Sunday, October 19, 2008

When Code Coverage Is Necessary But Not Sufficient

In Can unit testing be a waste? pbielicki argues that it is far more efficient to test at the highest possible level of abstraction and rely on your code coverage tools to insure that all code paths have been tested. That might work in his world, but just a couple of days after having read that article I ran into a situation where developers had been doing just that and missed a bug completely.

The C++ code was implementing an algorithm in an open specification for the binary encoding of an identity string into a binary format for transmission to a remote piece of equipment. The identity string is a globally unique fifteen digit decimal number. The string is broken up in to several separate fields and each field is encoded from decimal into binary before being stuffed into a protocol packet destined for the remote equipment. There are several encoding algorithms depending on the length of the specific field, which range from one to three decimal digits in length.

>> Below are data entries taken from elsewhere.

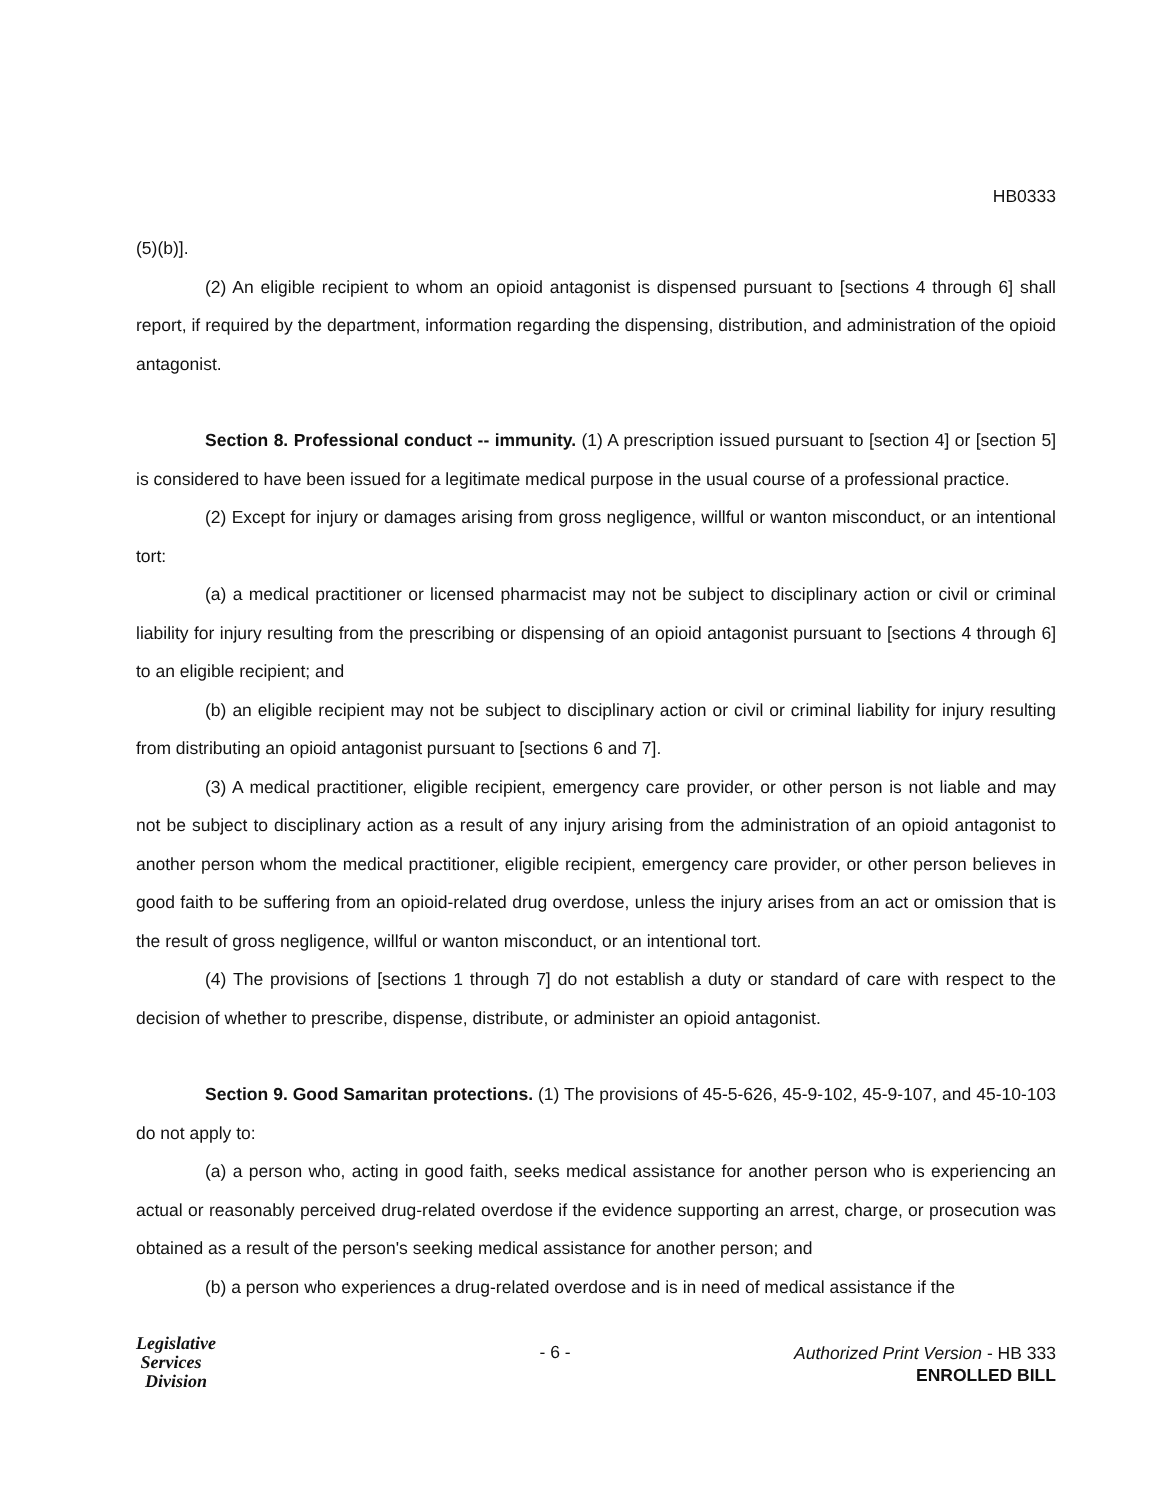HB0333
(5)(b)].
(2) An eligible recipient to whom an opioid antagonist is dispensed pursuant to [sections 4 through 6] shall report, if required by the department, information regarding the dispensing, distribution, and administration of the opioid antagonist.
Section 8. Professional conduct -- immunity. (1) A prescription issued pursuant to [section 4] or [section 5] is considered to have been issued for a legitimate medical purpose in the usual course of a professional practice.
(2) Except for injury or damages arising from gross negligence, willful or wanton misconduct, or an intentional tort:
(a) a medical practitioner or licensed pharmacist may not be subject to disciplinary action or civil or criminal liability for injury resulting from the prescribing or dispensing of an opioid antagonist pursuant to [sections 4 through 6] to an eligible recipient; and
(b) an eligible recipient may not be subject to disciplinary action or civil or criminal liability for injury resulting from distributing an opioid antagonist pursuant to [sections 6 and 7].
(3) A medical practitioner, eligible recipient, emergency care provider, or other person is not liable and may not be subject to disciplinary action as a result of any injury arising from the administration of an opioid antagonist to another person whom the medical practitioner, eligible recipient, emergency care provider, or other person believes in good faith to be suffering from an opioid-related drug overdose, unless the injury arises from an act or omission that is the result of gross negligence, willful or wanton misconduct, or an intentional tort.
(4) The provisions of [sections 1 through 7] do not establish a duty or standard of care with respect to the decision of whether to prescribe, dispense, distribute, or administer an opioid antagonist.
Section 9. Good Samaritan protections. (1) The provisions of 45-5-626, 45-9-102, 45-9-107, and 45-10-103 do not apply to:
(a) a person who, acting in good faith, seeks medical assistance for another person who is experiencing an actual or reasonably perceived drug-related overdose if the evidence supporting an arrest, charge, or prosecution was obtained as a result of the person's seeking medical assistance for another person; and
(b) a person who experiences a drug-related overdose and is in need of medical assistance if the
Legislative
Services
Division
- 6 -
Authorized Print Version - HB 333
ENROLLED BILL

Looking at the couple of dozen lines of C++ code in the base, I thought "It would be reasonable to assume that if any valid identity string were to be encoded into binary, then decoded back into a decimal string, the result would match exactly the original fifteen digit string." So knowing exactly nothing yet about the specific algorithms from the spec, I wrote a little unit test to do precisely that.

How many of the possible values did I test for each encoding algorithm? All of them, of course. On a 2.8 gigahertz Pentium 4, cycles are easy to come by.

What did I find? Twenty percent of the possible values failed this simple unit test.

I am pleased to report, however, that code coverage was one hundred percent. In fact, testing any single input value for any of the algorithms would have yielded code coverage of one hundred percent. Given that eighty percent of the possible values passed unit testing, it would be easy, in fact, likely, that you would not catch this bug just testing a few selected values. Conceivably you could test a lot of values, and still not have any failures, if you just happened to stay within the eighty percent that worked.

It wasn't a matter of code coverage. It was a matter of input range coverage.

I have written unit tests that ran for many minutes, testing a huge range of input values. For an algorithm that did time and date calculations, I had a unit test that ran for days. Fortunately, I didn't have to run it very often. But when I did run it, and it completed successfully, I was pretty darn sure that the underlying code worked.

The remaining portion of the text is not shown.